• _Document text_
------------
Nearly two dozen experimental therapies targeting the immune system are in clinical trials for Alzheimer’s disease, a reflection of the growing recognition that immune processes play a key role in driving the brain damage that leads to confusion, memory loss and other debilitating symptoms.
Many of the immunity-focused Alzheimer’s drugs under development are aimed at microglia, the brain’s resident immune cells, which can injure brain tissue if they’re activated at the wrong time or in the wrong way. A new study from researchers at Washington University School of Medicine in St. Louis indicates that microglia partner with another type of immune cell — T cells — to cause neurodegeneration.
Studying mice with Alzheimer’s-like damage in their brains due to the protein tau, the researchers discovered that microglia attract powerful cell-killing T cells into the brain, and that most of the neurodegeneration could be avoided by blocking the T cells’ entry or activation. The findings, published March 8 in the journal Nature, suggest that targeting T cells is an alternative route to preventing neurodegeneration and treating Alzheimer’s disease and related diseases involving tau, collectively known as tauopathies.
“This could really change the way we think about developing treatments for Alzheimer’s disease and related conditions,” said senior author David M. Holtzman, MD, the Barbara Burton and Reuben M. Morriss III Distinguished Professor of Neurology. “Before this study, we knew that T cells were increased in the brains of people with Alzheimer’s disease and other tauopathies, but we didn’t know for sure that they caused neurodegeneration. These findings open up exciting new therapeutic approaches. Some widely used drugs target T cells. Fingolomid, for example, is commonly used to treat multiple sclerosis, which is an autoimmune disease of the brain and spinal cord. It’s likely that some drugs that act on T cells could be moved into clinical trials for Alzheimer’s disease and other tauopathies if these drugs are protective in animal models.”
------------
• _Tasks to perform_
**1.** Translate this sentence from the article on T cells and Alzheimer's disease into Spanish: "Some widely used drugs target T cells."
**2.** Write the next paragraph of the article on T cells and Alzheimer's disease, picking up after its final sentence.

• _Items from a data source_
------------
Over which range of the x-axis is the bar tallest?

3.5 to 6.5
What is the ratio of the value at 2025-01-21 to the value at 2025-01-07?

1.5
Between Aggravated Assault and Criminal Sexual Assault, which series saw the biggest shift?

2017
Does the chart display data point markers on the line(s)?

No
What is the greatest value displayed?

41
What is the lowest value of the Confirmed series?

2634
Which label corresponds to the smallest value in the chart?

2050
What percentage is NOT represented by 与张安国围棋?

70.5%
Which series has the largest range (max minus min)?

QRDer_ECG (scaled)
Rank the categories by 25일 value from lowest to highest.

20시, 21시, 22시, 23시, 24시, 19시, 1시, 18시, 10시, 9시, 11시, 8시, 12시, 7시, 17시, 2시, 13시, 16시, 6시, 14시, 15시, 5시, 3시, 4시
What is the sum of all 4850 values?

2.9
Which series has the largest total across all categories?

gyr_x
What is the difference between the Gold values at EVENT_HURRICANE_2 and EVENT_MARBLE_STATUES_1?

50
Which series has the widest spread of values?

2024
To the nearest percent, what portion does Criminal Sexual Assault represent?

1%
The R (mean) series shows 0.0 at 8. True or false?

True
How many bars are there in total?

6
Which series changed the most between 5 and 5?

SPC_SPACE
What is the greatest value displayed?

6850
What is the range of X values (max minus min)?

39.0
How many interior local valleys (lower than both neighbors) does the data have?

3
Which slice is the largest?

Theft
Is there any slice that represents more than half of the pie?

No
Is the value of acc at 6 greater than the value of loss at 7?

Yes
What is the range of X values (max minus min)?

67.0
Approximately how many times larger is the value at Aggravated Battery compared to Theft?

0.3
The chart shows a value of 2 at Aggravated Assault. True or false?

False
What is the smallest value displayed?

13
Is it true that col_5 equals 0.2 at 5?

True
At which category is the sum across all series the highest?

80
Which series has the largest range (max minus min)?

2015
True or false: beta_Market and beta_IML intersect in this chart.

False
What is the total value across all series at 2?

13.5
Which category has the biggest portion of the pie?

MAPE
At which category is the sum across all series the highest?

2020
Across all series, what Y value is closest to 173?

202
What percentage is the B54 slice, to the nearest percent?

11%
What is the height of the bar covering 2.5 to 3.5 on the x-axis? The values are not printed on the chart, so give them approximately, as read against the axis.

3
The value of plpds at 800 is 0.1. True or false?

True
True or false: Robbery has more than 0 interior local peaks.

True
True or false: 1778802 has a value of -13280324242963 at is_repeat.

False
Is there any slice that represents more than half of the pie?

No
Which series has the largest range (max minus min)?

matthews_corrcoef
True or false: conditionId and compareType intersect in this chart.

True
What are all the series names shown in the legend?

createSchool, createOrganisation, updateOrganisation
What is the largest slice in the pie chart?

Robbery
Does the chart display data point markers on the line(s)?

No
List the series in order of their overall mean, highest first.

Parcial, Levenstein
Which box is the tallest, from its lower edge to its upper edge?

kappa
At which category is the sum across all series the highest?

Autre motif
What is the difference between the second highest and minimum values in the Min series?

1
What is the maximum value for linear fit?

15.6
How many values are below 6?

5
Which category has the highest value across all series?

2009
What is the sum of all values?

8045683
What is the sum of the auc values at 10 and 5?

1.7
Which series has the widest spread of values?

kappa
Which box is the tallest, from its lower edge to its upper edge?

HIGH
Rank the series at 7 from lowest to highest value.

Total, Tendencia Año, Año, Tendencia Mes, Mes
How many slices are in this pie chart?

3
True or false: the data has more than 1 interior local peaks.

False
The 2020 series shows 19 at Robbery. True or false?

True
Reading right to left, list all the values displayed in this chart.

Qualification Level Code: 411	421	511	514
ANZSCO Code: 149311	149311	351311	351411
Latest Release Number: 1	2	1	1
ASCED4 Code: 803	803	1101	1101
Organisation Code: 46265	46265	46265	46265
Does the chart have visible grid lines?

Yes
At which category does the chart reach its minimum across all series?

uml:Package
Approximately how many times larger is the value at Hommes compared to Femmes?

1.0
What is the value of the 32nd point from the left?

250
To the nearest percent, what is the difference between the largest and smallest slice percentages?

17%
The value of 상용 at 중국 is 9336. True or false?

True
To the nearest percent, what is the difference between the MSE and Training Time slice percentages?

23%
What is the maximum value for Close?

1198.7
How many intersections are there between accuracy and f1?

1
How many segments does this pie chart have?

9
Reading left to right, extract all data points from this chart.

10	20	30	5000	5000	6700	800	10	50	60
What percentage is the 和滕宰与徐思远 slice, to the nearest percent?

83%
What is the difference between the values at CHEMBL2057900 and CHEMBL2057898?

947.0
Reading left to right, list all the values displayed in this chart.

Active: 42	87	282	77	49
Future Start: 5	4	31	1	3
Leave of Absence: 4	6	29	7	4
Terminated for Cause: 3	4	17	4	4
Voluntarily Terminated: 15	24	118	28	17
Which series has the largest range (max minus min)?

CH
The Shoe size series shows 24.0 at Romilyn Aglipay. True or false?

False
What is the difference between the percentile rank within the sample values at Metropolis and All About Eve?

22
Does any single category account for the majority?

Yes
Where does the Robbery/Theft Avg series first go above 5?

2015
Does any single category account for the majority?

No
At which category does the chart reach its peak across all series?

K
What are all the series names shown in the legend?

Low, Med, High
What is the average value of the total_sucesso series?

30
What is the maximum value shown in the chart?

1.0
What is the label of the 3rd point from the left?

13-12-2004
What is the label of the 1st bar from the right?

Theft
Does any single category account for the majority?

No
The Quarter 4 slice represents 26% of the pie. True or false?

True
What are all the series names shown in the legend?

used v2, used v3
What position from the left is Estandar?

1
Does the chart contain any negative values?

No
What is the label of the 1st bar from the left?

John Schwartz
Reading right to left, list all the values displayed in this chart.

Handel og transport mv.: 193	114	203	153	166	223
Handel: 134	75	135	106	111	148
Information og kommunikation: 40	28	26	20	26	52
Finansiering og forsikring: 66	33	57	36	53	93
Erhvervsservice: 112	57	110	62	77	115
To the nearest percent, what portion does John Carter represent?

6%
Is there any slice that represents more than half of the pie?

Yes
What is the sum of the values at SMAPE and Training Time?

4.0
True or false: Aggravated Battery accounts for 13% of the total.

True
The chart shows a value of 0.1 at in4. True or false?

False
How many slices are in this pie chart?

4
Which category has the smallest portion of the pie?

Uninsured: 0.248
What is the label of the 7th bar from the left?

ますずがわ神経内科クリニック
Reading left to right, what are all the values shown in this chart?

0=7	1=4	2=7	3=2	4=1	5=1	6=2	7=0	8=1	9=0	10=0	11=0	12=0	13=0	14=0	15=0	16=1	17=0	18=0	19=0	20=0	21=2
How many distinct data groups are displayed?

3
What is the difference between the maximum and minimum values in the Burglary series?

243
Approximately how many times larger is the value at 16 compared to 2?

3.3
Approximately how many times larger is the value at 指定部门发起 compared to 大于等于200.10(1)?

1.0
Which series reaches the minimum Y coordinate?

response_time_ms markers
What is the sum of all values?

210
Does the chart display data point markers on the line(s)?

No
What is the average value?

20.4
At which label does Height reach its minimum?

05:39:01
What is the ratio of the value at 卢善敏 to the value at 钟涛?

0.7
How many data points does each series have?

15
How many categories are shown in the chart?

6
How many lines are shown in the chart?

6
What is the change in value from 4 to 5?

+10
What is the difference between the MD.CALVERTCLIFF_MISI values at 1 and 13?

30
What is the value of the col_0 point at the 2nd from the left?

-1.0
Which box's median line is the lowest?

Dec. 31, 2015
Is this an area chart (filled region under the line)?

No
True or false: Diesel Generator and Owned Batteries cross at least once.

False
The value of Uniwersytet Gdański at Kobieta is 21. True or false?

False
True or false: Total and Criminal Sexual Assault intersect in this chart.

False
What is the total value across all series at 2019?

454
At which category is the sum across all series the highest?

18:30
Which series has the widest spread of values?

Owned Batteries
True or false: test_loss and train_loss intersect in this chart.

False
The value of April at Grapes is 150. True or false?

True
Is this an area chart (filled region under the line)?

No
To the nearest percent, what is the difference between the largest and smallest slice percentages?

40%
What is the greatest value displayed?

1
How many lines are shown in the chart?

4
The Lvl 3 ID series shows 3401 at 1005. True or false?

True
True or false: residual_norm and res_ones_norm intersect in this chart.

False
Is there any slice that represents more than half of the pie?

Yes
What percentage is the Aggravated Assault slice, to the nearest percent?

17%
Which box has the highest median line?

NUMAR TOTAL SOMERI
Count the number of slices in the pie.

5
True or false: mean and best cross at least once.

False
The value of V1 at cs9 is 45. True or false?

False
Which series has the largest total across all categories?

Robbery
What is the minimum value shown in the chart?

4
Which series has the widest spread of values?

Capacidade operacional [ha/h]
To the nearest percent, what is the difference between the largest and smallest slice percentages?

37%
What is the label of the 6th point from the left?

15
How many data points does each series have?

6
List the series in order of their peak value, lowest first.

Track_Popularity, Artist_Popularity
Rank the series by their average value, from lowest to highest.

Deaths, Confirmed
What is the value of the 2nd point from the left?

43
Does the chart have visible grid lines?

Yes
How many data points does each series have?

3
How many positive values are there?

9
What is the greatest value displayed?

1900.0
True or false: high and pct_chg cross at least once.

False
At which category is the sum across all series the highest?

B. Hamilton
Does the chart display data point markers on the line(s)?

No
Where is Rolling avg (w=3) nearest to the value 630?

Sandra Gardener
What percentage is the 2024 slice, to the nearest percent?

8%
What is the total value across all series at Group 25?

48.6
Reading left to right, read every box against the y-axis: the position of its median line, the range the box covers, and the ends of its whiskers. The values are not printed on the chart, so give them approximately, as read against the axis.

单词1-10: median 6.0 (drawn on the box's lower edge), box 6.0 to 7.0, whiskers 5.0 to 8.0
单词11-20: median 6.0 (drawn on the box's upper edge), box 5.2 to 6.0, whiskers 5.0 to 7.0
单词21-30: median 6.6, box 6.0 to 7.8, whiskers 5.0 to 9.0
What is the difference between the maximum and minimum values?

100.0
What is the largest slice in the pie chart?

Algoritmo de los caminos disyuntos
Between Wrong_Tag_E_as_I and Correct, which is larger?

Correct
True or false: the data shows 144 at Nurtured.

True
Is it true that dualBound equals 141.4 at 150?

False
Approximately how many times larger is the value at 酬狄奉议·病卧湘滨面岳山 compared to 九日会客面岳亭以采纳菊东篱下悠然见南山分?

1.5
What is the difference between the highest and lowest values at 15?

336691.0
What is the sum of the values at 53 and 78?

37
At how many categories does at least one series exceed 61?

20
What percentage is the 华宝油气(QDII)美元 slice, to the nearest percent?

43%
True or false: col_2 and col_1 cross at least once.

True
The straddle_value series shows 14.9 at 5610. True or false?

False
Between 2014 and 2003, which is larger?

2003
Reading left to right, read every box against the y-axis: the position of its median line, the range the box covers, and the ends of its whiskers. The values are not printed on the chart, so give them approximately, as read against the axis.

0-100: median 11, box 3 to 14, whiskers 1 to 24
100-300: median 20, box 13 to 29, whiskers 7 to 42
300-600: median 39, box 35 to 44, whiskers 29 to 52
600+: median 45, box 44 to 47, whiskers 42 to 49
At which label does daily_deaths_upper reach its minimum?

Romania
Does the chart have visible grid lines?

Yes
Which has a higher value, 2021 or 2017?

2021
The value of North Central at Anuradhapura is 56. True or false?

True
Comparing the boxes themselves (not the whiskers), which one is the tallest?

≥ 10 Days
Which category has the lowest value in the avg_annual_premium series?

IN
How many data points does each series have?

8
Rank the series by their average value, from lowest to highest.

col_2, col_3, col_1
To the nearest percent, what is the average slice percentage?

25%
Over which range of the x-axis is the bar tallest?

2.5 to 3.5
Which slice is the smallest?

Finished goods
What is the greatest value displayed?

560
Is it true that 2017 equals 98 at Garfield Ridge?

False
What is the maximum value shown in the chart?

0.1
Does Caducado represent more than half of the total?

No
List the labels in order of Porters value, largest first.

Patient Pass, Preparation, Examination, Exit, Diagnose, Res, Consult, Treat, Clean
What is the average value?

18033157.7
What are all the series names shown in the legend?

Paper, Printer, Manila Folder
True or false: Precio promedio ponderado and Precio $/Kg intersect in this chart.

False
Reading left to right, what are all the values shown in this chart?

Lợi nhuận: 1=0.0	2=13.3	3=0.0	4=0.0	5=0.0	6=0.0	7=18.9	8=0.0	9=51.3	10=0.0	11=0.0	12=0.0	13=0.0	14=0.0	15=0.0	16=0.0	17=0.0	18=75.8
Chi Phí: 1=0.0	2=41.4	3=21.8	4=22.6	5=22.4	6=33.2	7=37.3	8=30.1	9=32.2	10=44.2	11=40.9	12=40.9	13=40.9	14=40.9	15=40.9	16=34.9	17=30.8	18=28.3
------------
• _Answer set_
**1.** Algunos medicamentos de uso generalizado actúan sobre las células T.

**2.**
Alzheimer’s develops in two main phases. First, plaques of the protein amyloid beta start to form. The plaques can build up for decades without obvious effects on brain health. But eventually, tau also begins to aggregate, signaling the start of the second phase. From there, the disease quickly worsens: The brain shrinks, nerve cells die, neurodegeneration spreads, and people start having difficulty thinking and remembering.
Microglia and their role in Alzheimer’s have been intensely studied. The cells become activated and dysfunctional as amyloid plaques build up, and even more so once tau begins to aggregate. Microglial dysfunction worsens neurodegeneration and accelerates the course of the disease.
First author Xiaoying Chen, PhD, an instructor in neurology, wondered about the role of other, less studied immune cells in neurodegeneration. She analyzed immune cells in the brains of mice genetically engineered to mimic different aspects of Alzheimer’s disease in people, looking for changes to the immune cell population that occur over the course of the disease.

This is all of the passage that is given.